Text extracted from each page

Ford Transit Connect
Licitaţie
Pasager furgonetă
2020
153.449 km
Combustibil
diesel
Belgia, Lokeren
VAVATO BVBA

• _WORK TO COMPLETE_: Convert every line of the records above into a Markdown table with two columns, Row and Line, and number the rows. Leave out blank lines.

• _EXERCISE RESPONSE_:
| Row | Line |
|---|---|
| 1 | Ford Transit Connect |
| 2 | Licitaţie |
| 3 | Pasager furgonetă |
| 4 | 2020 |
| 5 | 153.449 km |
| 6 | Combustibil |
| 7 | diesel |
| 8 | Belgia, Lokeren |
| 9 | VAVATO BVBA |